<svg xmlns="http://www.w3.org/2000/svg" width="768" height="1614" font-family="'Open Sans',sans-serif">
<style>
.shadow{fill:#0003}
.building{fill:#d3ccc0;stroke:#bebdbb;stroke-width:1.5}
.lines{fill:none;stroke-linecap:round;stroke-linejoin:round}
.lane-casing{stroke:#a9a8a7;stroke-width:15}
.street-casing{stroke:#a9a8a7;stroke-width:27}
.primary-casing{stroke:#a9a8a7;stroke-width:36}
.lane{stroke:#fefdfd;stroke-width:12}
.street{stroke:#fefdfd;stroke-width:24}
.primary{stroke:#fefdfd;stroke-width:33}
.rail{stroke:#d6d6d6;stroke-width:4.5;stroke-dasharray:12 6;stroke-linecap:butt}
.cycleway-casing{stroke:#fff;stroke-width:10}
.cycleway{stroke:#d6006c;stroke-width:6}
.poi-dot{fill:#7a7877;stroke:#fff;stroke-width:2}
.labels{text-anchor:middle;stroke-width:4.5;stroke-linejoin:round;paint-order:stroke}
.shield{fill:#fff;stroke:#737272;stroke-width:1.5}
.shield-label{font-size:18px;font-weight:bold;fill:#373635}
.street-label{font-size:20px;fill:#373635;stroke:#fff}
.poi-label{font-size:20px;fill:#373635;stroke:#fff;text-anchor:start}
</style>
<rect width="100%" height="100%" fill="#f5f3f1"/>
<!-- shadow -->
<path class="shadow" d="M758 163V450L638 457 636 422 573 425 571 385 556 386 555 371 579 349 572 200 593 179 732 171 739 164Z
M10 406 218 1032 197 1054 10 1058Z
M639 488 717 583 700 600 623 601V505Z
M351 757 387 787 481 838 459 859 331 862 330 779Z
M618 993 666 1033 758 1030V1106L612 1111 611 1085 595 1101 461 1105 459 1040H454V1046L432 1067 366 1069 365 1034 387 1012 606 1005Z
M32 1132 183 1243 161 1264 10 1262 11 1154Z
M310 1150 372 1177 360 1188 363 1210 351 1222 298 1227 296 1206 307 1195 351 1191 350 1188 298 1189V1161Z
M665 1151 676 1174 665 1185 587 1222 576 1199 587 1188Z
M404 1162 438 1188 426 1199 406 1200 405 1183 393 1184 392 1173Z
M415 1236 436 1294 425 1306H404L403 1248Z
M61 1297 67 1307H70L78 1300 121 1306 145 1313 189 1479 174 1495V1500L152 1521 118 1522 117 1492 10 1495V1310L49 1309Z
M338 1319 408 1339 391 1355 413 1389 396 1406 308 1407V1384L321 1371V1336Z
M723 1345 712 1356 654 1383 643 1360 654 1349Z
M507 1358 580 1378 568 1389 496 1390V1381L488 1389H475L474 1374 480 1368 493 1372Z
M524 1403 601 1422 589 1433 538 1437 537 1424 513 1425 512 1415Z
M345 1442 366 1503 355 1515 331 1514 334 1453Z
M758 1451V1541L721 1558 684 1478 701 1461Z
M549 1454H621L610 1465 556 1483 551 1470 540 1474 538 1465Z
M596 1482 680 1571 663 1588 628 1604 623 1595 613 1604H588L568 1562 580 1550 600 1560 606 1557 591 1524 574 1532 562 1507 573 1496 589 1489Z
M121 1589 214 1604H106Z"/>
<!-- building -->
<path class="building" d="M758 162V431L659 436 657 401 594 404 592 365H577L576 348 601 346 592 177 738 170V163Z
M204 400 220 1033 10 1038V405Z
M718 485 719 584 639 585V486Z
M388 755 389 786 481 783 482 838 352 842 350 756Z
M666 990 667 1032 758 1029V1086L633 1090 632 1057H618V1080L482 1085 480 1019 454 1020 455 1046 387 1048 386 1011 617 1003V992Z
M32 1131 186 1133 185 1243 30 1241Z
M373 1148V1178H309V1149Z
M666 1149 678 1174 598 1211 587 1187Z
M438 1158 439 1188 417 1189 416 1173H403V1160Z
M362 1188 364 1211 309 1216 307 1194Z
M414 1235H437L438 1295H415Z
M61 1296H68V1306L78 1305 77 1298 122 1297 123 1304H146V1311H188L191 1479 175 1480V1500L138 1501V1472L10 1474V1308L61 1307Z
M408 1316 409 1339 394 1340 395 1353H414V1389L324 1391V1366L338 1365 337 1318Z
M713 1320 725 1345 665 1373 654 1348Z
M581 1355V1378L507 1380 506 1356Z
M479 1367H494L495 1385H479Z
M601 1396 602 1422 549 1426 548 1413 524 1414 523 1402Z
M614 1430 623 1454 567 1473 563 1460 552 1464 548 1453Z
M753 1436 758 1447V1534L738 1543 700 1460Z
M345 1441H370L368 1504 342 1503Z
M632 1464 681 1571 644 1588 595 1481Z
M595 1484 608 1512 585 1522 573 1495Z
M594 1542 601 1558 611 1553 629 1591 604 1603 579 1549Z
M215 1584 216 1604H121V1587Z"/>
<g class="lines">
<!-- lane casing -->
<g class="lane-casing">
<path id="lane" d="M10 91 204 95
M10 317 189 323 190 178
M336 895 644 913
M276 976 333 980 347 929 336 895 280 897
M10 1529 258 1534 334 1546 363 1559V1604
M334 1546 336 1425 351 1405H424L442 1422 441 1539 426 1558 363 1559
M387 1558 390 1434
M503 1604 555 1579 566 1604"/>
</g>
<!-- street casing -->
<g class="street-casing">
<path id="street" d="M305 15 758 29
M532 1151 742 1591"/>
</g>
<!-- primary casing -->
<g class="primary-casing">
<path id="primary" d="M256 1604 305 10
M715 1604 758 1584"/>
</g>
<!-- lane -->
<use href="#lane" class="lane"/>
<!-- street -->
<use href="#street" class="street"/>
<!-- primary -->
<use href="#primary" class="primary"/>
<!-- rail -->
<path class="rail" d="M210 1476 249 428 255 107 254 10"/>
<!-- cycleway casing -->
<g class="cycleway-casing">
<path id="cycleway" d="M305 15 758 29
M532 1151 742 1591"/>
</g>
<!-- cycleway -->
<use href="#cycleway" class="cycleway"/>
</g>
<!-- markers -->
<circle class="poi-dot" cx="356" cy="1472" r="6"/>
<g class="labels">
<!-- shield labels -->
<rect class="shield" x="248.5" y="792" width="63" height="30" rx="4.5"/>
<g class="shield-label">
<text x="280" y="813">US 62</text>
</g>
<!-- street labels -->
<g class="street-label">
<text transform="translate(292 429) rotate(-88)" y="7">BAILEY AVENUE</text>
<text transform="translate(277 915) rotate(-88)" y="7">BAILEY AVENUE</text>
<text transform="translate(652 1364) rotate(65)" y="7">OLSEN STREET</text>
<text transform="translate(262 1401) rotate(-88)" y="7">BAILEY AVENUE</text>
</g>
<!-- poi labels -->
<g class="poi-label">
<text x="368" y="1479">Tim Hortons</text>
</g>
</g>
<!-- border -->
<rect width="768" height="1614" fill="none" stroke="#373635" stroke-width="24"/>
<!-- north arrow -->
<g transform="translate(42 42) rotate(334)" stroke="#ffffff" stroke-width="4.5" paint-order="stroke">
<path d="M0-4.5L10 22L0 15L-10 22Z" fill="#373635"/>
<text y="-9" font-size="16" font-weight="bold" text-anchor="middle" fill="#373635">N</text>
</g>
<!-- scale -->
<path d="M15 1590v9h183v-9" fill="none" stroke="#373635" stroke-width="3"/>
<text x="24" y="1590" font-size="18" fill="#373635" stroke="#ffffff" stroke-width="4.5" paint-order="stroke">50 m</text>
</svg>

•••••

**TASK TO COMPLETE**
Only a number is expected in reply: how many lines of the entries hold the word "round"?

**EXERCISE OUTPUT**
2